On this day, Kurt Vonnegut — a prisoner of the Germans after being captured during the Battle of the Bulge — witnessed the firebombing of Dresden. Over three days, more than 1,300 American and British bombers — one of them, ironically, navigated by one of Vonnegut’s fraternity brothers from Cornell University — flew over the Baroque city and destroyed 15 square miles, killing more than 25,000 people, the exact number will never be known. Vonnegut survived the attack because he and his fellow prisoners were held in an underground meat locker called by the Germans Schlachthof Funf (Slaughterhouse Five).
After the firebombing, Vonnegut and the other prisoners were put to work gathering the dead. As he described in a letter to his family: “women, children, old men; dead from concussion, fire or suffocation. Civilians cursed us and threw rocks as we carried bodies to huge funeral pyres in the city.” The task grew so overwhelming that the Germans used flamethrowers to incinerate the bodies in place.
Three months later, Vonnegut and his fellow soldiers were freed by the Russians. The horrors of war and indiscriminate attack stayed with Vonnegut and became the theme for his novel “Slaughterhouse Five” and at least six other works.
When “Slaughterhouse Five” was published as a Franklin Library edition in 1976, Vonnegut in the introduction wrote:
“The Dresden atrocity, tremendously expensive and meticulously planned, was so meaningless, finally, that only one person on the entire planet got any benefit from it. I am that person. I wrote this book, which earned a lot of money for me and made my reputation, such as it is. One way or another, I got two or three dollars for every person killed. Some business I’m in.”
BONUS: Biographer Charles J. Shields discusses the problems he encountered writing about Vonnegut’s experiences in World War II.
Also on this date in literary history:
1933: Big changes come to Dagwood Bumstead and his girlfriend, Blondie, as they get married. For three years, the comic strip named after her chronicled the comic adventures of a millionaire playboy and his flapper girlfriend. But times were changing, and an editor at King Features approached the cartoonist, Murat Bernard “Chic” Young, and suggested “Why don’t you have them marry? You know more about married life than you do about dating anyway.” Young agreed, and “Blondie” began moving from a comedy of high society to middle-class suburbia. (Cartoon courtesy the Library of Congress.)
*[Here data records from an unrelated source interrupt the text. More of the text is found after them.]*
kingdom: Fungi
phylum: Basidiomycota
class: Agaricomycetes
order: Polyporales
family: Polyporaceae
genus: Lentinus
1898: Oscar Wilde publishes “The Ballad of Reading Gaol.” During his affair with Lord Alfred Douglas, which caused him much heartbreak and anguish, he had been incarcerated in Reading for two years after being convicted of homosexual offences in 1895. The complete poem which can be read at Wikisource, has one particularly noteworthy stanza:
Yet each man kills the thing he loves
By each let this be heard.
Some do it with a bitter look,
Some with a flattering word.
The coward does it with a kiss,
The brave man with a sword!
1974: Alexander Solzhenitsyn is expelled from the Soviet Union over “The Gulag Archipelago,” his account of the Soviet Gulag system.
Born: Ivan Krylov, fablist, Moscow, 1769; Ricardo Güiraldes, novelist, Argentina, 1886; Georges Simenon, novelist, Liège, Belgium, 1903; Elaine H. Pagels, religious historian, Palo Alto, Calif., 1943.
Died: Benvenuto Cellini, sculptor, goldsmith, memoirist, Florence, 1571; Cotton Mather, theologist, essayist, poet, psalmist, Boston, Massachusett Bay Colony, 1728; Rafael Sabatini, novelist, Adelboden, Switzerland, 1950; Elizabeth MacKintosh (ps. Josephine Tey, Gordon Daviot), novelist, playwright, London, 1952.